I’ve released SwiftMail today, a lightweight open-source Swift framework designed to simplify sending and receiving emails via IMAP and SMTP.
For AgentCorp, my Swift-based LLM agent framework, I needed a way to enable my AI agents to read and write emails. These agents would interact with users through email—reading new messages via IMAP and sending responses via SMTP. After exploring the Swift package landscape, I found only MailCore2 (last updated in 2020) and NIO IMAP as viable contenders. MailCore2 had build issues, and NIO IMAP, although promising, required significant additional work before it could be practically used.
SwiftMail bridges this gap by leveraging Apple’s Swift NIO framework and enhancing both IMAP and SMTP implementations into practical, developer-friendly packages. It provides easy-to-use APIs through Swift actors, simplifying authentication, secure connections, email retrieval, and sending.
Interestingly, the majority of SwiftMail’s code was generated by Cursor using its agent mode. With Cursor’s help, I reached this state in under a week, drastically condensing what would have otherwise taken several weeks of manual development. My role became one of chief architect, director, and occasionally chief roll-backer-to-a-good-state, since Cursor sometimes went off on tangents and implemented features I didn’t need.

Watch the announcement and demo on the YouTube Webcast.
Technical Background
SwiftMail leverages powerful underlying technology from Apple’s Swift NIO ecosystem, including NIO SSL, because modern IMAP and SMTP require secure encryption.
Specifically, SwiftMail builds upon:
- NIO IMAP: Apple’s IMAP abstraction, which offers foundational IMAP commands and responses but was initially cumbersome due to heavy reliance on promises.
- NIO SMTP Example: Apple’s basic SMTP demonstration project, useful as a starting point but lacking production readiness.
SwiftMail enhances these with an actor-based concurrency model, offering developers a simpler async/await interface. The result is user-friendly API actors—IMAPServer
and SMTPServer
—that encapsulate the complexity of IMAP and SMTP interactions.
Example Usage
Please marvel at the simplicity …
Swift IMAP Example:
import SwiftIMAP
let imapServer = IMAPServer(host: "imap.example.com", port: 993)
try await imapServer.connect()
try await imapServer.login(username: "user@example.com", password: "password")
let mailboxInfo = try await imapServer.selectMailbox("INBOX")
print("Mailbox has \(mailboxInfo.messageCount) messages")
if let latestMessagesSet = mailboxInfo.latest(10) {
let emails = try await imapServer.fetchMessages(using: latestMessagesSet)

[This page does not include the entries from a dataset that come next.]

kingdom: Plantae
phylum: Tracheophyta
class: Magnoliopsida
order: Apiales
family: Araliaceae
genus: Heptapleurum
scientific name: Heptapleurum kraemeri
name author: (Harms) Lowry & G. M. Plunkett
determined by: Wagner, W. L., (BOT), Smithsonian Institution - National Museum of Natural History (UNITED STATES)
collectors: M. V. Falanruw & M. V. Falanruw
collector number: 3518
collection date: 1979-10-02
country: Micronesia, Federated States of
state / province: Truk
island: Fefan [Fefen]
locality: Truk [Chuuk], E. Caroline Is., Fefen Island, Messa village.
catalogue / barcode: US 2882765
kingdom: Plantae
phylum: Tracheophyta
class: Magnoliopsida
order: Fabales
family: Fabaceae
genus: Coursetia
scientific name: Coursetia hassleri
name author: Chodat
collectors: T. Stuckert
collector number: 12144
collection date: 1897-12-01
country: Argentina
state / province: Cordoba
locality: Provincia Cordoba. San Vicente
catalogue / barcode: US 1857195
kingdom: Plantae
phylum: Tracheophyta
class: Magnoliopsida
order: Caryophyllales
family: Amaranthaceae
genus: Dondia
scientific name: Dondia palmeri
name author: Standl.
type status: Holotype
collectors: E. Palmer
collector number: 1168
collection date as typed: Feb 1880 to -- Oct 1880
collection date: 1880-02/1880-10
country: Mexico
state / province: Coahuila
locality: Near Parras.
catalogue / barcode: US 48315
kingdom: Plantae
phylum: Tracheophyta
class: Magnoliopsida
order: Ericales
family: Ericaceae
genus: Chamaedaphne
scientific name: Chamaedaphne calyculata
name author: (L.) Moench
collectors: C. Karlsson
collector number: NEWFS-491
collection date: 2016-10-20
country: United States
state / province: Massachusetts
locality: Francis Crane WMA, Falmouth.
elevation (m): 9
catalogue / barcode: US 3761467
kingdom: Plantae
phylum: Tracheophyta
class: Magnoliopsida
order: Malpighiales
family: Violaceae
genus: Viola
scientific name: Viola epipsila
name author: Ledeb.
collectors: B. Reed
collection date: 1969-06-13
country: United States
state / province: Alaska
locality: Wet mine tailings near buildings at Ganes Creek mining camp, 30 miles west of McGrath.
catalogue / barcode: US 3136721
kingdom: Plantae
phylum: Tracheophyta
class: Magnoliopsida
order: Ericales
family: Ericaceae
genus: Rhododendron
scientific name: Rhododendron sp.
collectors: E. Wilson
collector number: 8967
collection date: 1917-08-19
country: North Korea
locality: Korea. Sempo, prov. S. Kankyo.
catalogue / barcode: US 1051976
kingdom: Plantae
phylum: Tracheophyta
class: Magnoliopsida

for (index, email) in emails.enumerated() {
print("[\(index + 1)] \(email.debugDescription)")
}
}
try await imapServer.logout()
try await imapServer.close()
A command-line executable target SwiftIMAPCLI
demonstrates Swift IMAP functionality, using credentials from a .env
file located in the current working directory.
Swift SMTP Example:
import SwiftSMTP
let smtpServer = SMTPServer(host: "smtp.example.com", port: 587)
try await smtpServer.connect()
try await smtpServer.authenticate(username: "user@example.com", password: "password")
let sender = EmailAddress(address: "sender@example.com", name: "Sender Name")
let recipient = EmailAddress(address: "recipient@example.com", name: "Recipient Name")
let email = Email(
sender: sender,
recipients: [recipient],
subject: "Hello from SwiftSMTP",
body: "This is a test email sent using SwiftSMTP."
)
try await smtpServer.sendEmail(email)
try await smtpServer.disconnect()
Similarly, there’s a command-line executable target SwiftSMTPCLI
demonstrating Swift SMTP functionality, configured using credentials from a .env
file in the current working directory.
SwiftMail logs all network traffic at trace log level, which is particularly useful for debugging. The included CLI demos forward Swift Log messages to OSLog, which you can view conveniently in Console.app, categorized by IMAP_IN, IMAP_OUT, SMTP_IN, and SMTP_OUT. Enable detailed logging by setting the environment variable ENABLE_DEBUG_OUTPUT=1
.
Future Plans
My vision for SwiftMail is closely tied to AgentCorp, my AI agent framework. Eventually, agents will draft, modify, and send emails seamlessly, imitating real-world workflows. SwiftMail is open-source, actively maintained, and welcomes community contributions and feedback.